## DATASET RECORDS
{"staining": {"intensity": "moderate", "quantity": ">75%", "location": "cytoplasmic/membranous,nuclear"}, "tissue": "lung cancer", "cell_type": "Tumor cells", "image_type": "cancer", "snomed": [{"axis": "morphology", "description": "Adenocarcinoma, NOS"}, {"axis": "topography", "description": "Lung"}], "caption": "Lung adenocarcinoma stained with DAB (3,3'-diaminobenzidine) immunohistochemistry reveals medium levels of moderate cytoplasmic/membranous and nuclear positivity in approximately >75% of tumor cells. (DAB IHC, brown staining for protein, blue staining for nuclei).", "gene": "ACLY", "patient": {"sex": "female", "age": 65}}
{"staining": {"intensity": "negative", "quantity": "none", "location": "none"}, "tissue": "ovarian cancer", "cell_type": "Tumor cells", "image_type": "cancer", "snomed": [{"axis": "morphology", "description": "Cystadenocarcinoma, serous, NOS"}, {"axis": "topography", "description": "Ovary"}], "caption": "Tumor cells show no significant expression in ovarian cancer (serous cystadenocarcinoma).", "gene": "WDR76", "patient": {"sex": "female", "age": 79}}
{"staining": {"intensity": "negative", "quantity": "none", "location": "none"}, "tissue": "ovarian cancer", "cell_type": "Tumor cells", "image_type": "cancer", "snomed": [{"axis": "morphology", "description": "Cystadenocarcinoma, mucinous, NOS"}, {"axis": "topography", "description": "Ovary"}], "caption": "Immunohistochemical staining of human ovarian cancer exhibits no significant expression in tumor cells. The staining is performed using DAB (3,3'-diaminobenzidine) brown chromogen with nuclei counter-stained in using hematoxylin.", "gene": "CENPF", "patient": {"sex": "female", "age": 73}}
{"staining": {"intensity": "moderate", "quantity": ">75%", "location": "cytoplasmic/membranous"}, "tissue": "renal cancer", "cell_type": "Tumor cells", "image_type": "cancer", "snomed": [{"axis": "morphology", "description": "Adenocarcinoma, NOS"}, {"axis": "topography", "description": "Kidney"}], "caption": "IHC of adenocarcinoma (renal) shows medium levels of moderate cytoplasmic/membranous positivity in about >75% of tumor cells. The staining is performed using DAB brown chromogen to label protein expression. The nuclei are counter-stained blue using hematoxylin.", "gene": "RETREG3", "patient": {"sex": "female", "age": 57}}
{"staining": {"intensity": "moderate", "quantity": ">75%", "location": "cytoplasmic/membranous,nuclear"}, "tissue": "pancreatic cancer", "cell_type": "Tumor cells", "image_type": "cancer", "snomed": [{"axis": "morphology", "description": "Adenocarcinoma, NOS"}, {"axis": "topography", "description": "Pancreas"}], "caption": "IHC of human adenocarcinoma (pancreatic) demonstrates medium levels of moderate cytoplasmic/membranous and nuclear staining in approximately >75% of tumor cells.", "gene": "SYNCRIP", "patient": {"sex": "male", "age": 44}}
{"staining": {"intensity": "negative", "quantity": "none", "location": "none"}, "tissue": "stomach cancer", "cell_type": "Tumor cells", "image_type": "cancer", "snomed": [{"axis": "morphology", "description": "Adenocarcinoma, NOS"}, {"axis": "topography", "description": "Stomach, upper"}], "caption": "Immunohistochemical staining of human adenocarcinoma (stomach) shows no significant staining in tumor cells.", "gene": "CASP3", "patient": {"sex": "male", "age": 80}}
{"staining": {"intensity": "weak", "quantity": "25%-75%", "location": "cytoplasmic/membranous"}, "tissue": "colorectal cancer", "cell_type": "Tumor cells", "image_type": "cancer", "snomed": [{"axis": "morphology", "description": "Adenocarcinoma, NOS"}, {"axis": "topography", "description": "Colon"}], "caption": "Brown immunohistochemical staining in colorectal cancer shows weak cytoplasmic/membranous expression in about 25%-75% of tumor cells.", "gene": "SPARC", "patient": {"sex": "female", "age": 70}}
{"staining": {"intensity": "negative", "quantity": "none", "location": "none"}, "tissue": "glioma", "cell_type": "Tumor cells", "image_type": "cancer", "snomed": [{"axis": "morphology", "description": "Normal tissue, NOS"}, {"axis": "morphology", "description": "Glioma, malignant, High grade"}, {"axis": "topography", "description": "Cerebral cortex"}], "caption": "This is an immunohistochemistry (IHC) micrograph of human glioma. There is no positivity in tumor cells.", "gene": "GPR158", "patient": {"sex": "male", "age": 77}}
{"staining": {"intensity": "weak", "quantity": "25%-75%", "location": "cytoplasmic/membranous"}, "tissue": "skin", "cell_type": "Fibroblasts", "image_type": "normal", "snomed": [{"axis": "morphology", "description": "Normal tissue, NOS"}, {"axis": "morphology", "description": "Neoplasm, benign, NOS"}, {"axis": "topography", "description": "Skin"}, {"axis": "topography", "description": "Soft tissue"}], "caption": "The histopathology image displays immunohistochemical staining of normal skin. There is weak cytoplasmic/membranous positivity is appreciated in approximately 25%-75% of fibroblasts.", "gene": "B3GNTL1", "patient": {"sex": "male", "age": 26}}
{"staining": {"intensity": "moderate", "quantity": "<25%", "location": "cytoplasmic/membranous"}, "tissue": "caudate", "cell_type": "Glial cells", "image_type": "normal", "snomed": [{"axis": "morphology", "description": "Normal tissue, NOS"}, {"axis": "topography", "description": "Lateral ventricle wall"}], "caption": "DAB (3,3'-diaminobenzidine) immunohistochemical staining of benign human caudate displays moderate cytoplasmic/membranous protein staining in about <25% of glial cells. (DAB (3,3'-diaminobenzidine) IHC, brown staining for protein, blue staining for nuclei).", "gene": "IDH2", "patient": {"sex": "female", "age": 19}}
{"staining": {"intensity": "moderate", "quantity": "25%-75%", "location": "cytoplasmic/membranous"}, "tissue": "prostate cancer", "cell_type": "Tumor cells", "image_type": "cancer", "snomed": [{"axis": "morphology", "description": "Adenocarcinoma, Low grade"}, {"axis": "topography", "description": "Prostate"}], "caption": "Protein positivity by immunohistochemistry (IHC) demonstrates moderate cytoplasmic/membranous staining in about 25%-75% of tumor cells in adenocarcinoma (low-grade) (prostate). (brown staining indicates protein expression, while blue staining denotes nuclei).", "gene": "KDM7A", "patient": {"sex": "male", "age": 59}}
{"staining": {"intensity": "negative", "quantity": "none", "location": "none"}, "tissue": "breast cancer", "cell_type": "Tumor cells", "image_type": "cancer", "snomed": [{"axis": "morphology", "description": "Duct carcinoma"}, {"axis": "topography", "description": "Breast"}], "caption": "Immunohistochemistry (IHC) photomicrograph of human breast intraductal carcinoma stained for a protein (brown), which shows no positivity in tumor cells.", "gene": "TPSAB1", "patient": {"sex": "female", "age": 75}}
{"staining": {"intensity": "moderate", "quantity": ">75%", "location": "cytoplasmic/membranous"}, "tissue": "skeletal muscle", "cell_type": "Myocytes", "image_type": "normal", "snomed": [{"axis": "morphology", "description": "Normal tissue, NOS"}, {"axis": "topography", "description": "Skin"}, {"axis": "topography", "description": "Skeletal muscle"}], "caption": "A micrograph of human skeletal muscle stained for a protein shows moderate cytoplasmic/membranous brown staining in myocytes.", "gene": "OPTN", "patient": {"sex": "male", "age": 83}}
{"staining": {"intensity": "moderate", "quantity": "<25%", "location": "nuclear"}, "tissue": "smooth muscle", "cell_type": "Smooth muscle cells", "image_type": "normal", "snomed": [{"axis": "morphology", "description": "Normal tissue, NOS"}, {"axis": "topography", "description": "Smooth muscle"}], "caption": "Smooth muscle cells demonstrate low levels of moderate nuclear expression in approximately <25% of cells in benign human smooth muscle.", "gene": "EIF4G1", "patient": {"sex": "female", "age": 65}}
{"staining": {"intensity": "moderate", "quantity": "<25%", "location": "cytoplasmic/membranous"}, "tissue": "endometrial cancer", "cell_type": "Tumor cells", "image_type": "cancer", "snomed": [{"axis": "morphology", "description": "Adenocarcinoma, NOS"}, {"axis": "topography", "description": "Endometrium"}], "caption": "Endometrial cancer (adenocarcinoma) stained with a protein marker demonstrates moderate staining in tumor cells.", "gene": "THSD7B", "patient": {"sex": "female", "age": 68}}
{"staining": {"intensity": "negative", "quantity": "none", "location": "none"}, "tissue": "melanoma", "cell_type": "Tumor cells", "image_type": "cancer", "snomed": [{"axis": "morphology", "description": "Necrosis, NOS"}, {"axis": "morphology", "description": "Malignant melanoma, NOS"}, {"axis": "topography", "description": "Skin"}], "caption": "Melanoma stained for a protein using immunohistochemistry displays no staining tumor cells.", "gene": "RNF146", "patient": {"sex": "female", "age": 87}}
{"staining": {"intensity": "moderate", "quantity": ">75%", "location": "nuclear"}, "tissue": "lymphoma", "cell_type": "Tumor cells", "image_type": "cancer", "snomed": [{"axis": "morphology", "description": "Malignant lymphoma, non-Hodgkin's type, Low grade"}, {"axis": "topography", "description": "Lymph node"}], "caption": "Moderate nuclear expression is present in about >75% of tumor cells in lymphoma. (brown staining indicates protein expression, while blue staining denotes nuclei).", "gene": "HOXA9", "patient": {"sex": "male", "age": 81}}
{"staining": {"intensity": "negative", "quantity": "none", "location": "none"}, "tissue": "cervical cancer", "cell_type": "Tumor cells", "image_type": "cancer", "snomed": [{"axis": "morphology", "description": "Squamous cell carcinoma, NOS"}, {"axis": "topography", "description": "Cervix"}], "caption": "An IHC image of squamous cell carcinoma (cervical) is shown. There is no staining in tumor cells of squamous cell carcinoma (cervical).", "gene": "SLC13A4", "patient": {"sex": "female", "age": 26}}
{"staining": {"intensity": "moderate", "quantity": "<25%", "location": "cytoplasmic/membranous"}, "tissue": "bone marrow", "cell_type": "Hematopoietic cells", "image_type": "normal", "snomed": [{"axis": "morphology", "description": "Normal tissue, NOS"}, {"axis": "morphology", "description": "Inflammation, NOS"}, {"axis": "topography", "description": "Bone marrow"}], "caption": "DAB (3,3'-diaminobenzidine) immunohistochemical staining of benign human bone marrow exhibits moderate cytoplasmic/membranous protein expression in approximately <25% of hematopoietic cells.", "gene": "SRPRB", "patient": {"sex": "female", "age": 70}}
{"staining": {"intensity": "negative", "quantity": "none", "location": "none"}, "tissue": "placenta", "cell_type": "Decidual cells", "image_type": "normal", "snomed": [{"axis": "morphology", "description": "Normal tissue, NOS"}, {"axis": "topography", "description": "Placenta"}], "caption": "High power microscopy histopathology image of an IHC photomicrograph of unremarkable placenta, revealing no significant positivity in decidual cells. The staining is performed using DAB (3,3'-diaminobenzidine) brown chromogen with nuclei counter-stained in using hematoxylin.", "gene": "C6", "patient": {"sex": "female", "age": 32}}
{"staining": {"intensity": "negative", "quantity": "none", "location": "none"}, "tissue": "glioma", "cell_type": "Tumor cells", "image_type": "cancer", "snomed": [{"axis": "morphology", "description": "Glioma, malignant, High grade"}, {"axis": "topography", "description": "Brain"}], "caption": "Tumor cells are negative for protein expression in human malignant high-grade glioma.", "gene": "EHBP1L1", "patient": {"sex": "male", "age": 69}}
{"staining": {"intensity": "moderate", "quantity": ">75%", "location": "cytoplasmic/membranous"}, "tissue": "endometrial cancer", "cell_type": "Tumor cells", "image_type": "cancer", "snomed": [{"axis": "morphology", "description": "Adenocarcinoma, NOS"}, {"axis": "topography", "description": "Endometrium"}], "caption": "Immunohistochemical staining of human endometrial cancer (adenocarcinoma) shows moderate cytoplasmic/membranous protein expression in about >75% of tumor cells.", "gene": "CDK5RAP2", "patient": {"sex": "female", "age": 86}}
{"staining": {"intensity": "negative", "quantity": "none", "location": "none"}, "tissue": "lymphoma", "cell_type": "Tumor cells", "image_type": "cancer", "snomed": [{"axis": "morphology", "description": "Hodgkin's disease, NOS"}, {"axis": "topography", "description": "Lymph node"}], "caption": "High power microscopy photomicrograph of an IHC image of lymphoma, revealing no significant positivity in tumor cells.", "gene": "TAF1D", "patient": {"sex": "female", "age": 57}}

## PROBLEM TO SOLVE
With "Cystadenocarcinoma" as the string to find, copy every line of the records that holds it.

## EXERCISE RESPONSE
{"staining": {"intensity": "negative", "quantity": "none", "location": "none"}, "tissue": "ovarian cancer", "cell_type": "Tumor cells", "image_type": "cancer", "snomed": [{"axis": "morphology", "description": "Cystadenocarcinoma, serous, NOS"}, {"axis": "topography", "description": "Ovary"}], "caption": "Tumor cells show no significant expression in ovarian cancer (serous cystadenocarcinoma).", "gene": "WDR76", "patient": {"sex": "female", "age": 79}}
{"staining": {"intensity": "negative", "quantity": "none", "location": "none"}, "tissue": "ovarian cancer", "cell_type": "Tumor cells", "image_type": "cancer", "snomed": [{"axis": "morphology", "description": "Cystadenocarcinoma, mucinous, NOS"}, {"axis": "topography", "description": "Ovary"}], "caption": "Immunohistochemical staining of human ovarian cancer exhibits no significant expression in tumor cells. The staining is performed using DAB (3,3'-diaminobenzidine) brown chromogen with nuclei counter-stained in using hematoxylin.", "gene": "CENPF", "patient": {"sex": "female", "age": 73}}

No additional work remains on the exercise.